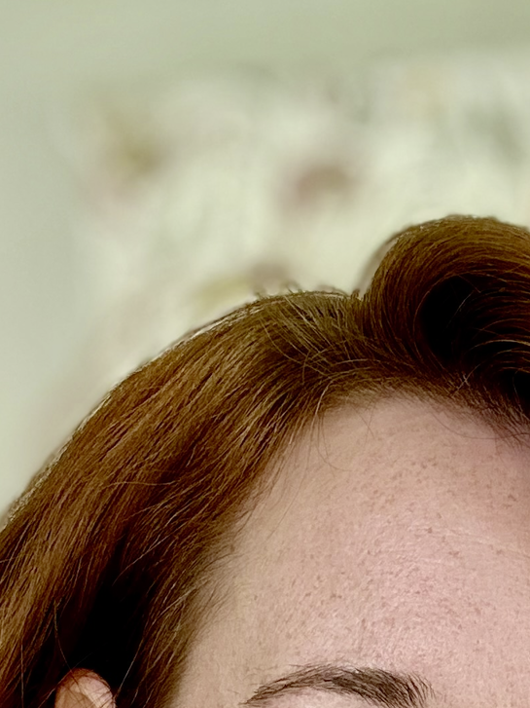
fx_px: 1797
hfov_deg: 16.5
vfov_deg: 19.8
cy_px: 1011
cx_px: 508
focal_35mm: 88
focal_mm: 2.69
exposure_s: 1/121
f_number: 1.9
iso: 50
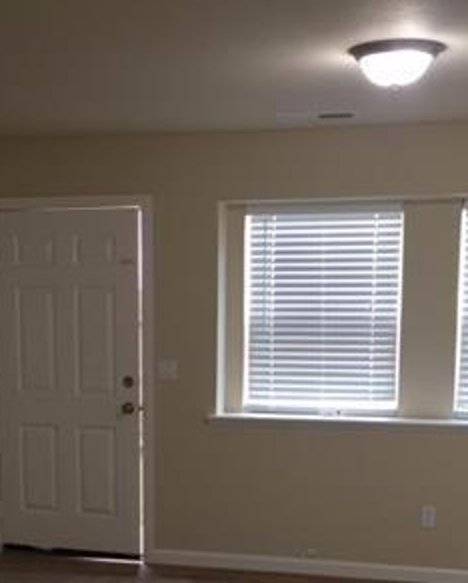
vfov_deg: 29.7
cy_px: 469
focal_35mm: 62
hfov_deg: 24.6
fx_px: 1072
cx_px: 180
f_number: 2.2
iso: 100
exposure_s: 1/30
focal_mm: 4.15
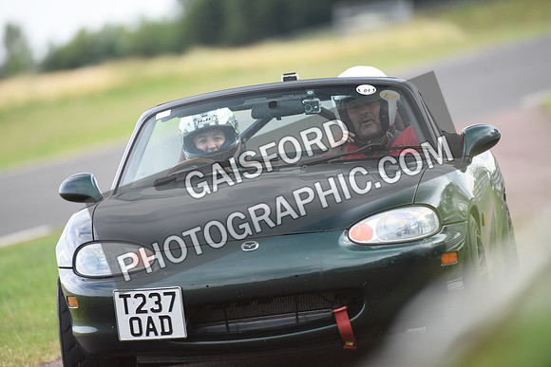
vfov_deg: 3.6
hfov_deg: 5.4
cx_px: 276
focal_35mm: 380
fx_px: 5817
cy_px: 184
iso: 2000
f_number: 4
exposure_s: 1/1000
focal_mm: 380
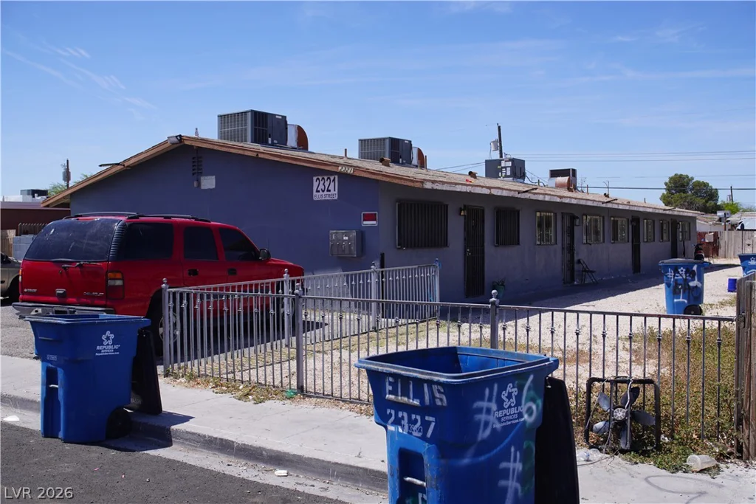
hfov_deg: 55.1
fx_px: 725
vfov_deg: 38.4
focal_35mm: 34
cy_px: 252
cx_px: 378
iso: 100
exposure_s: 1/640
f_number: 5
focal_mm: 23
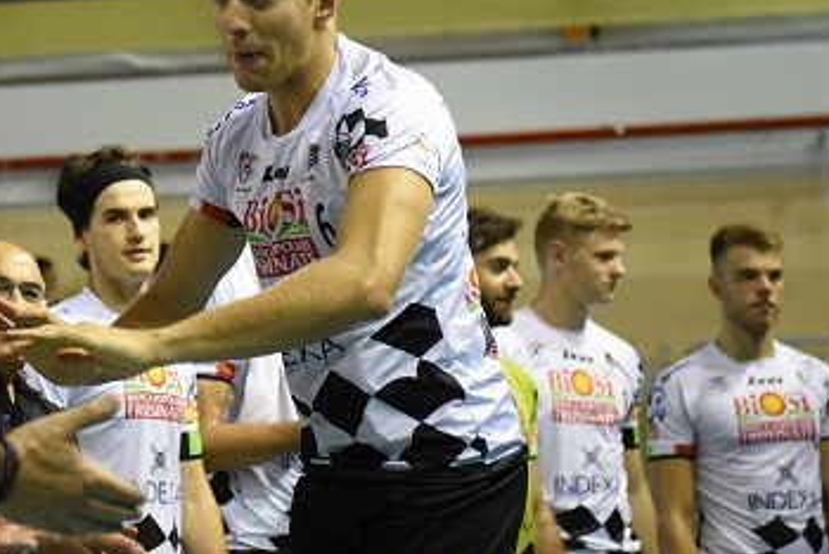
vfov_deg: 10.7
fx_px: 2950
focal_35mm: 128
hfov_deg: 15.8
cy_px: 172
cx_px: 124
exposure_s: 1/500
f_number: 3.2
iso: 4000
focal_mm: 62
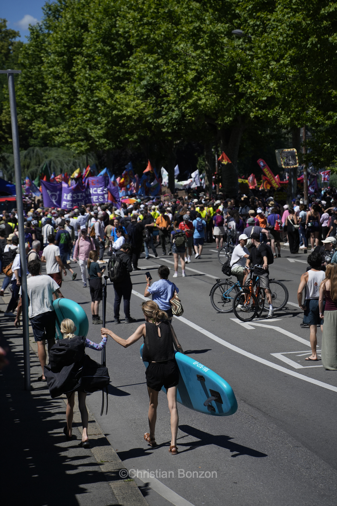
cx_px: 168
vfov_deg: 16.3
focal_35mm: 126
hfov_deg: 10.9
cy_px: 253
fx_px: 1762
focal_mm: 125.5
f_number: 6.3
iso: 400
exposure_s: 1/3200
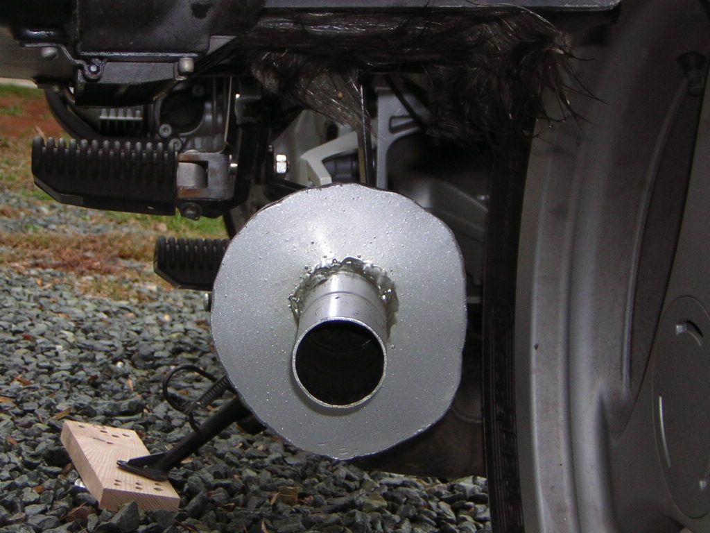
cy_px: 266
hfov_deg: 23.0
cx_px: 355
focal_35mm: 85
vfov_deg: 17.4
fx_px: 1743
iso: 50
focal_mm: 11.1
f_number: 4.1
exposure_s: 1/60.1
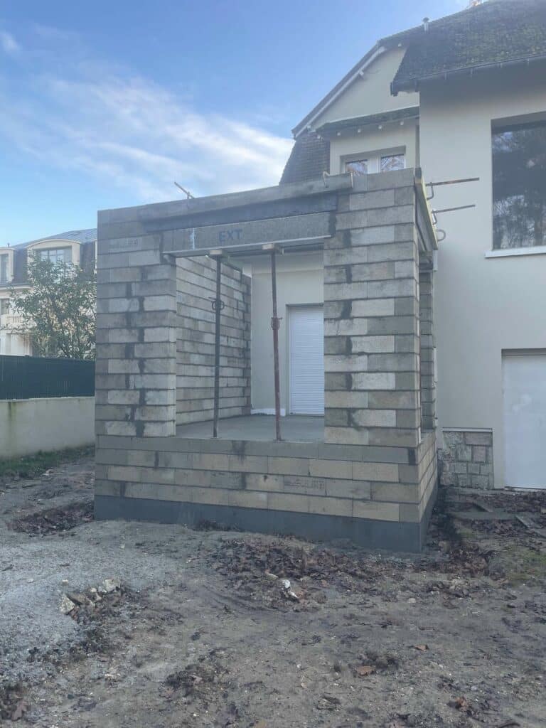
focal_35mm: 26
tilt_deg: +2.5
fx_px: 547
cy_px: 364
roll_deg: -0.5
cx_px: 273
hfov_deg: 53.1
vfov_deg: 67.3
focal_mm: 4.2
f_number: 1.6
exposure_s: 1/121
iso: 32
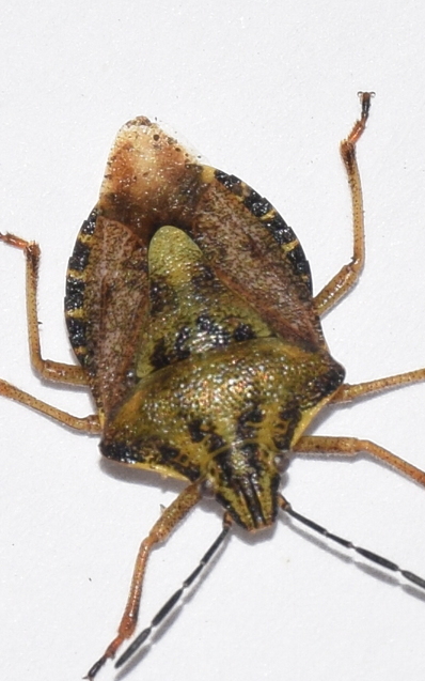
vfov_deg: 6.5
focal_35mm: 322
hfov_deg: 4.1
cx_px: 203
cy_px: 340
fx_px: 5969
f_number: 13
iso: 200
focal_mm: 140
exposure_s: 1/160
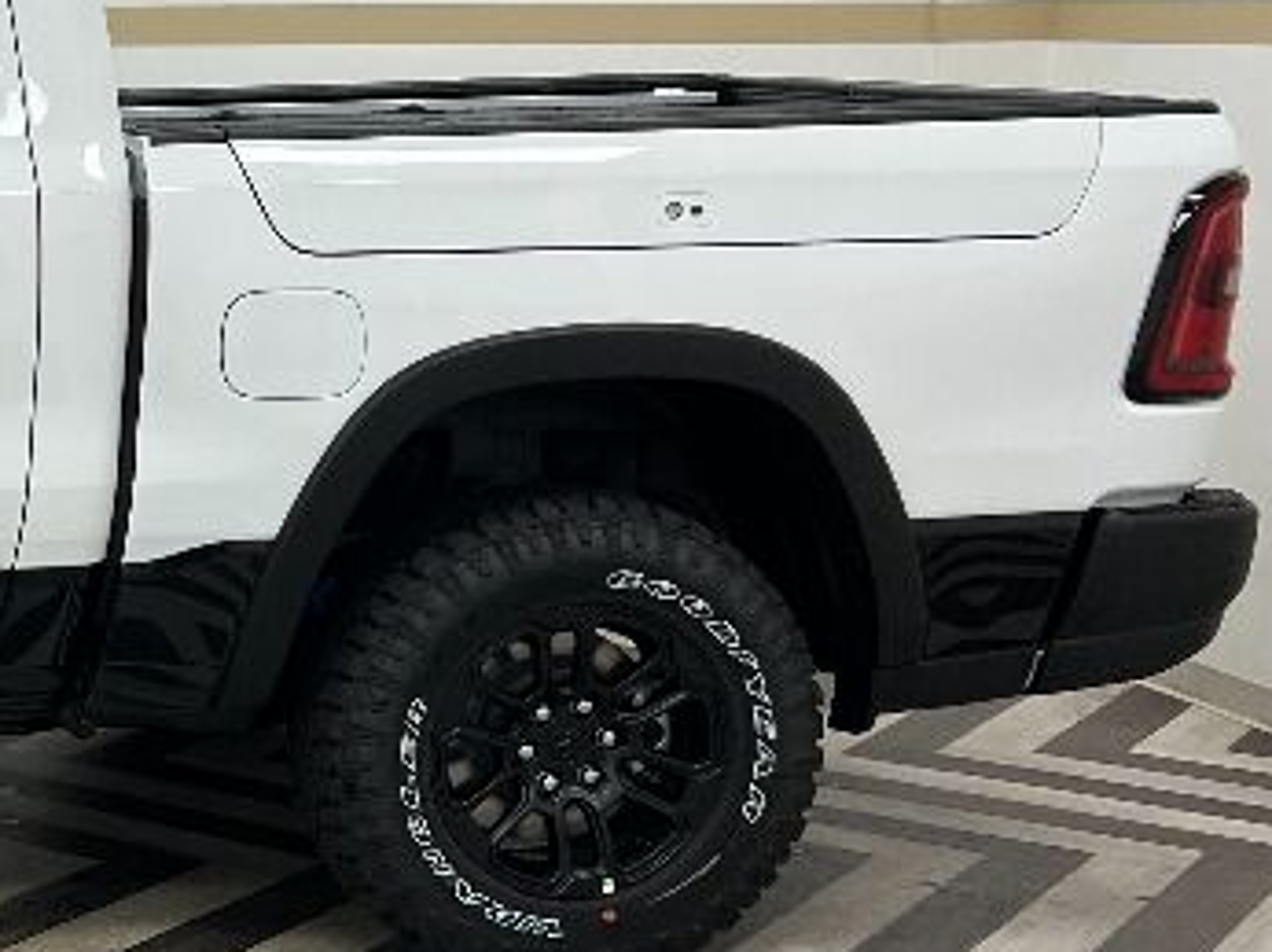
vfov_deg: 19.1
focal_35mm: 77
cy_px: 518
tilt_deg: -11.4
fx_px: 2827
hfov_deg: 22.1
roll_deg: +0.0
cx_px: -482
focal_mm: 5.7
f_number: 1.5
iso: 50
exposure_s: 1/120
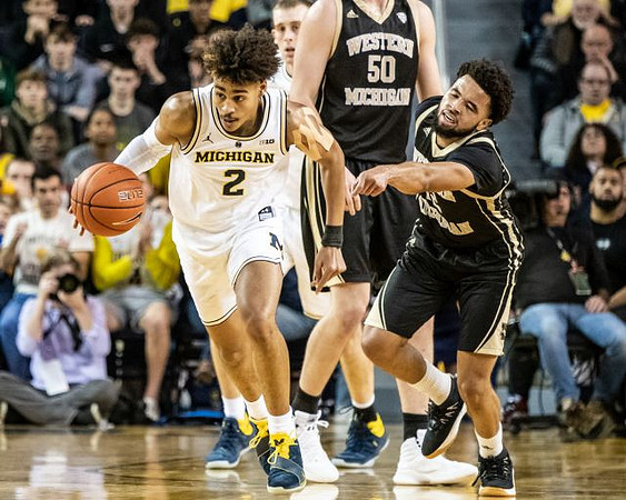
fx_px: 6748
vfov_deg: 4.2
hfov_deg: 5.3
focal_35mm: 364
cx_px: 157
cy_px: 179
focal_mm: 170
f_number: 2.8
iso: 5000
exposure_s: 1/1250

• Activity: The line containing "cx_px: -482" and every line after it, up to the last line of the data, should be returned exactly, without the pictures.

• Result of the task:
cx_px: -482
focal_mm: 5.7
f_number: 1.5
iso: 50
exposure_s: 1/120
fx_px: 6748
vfov_deg: 4.2
hfov_deg: 5.3
focal_35mm: 364
cx_px: 157
cy_px: 179
focal_mm: 170
f_number: 2.8
iso: 5000
exposure_s: 1/1250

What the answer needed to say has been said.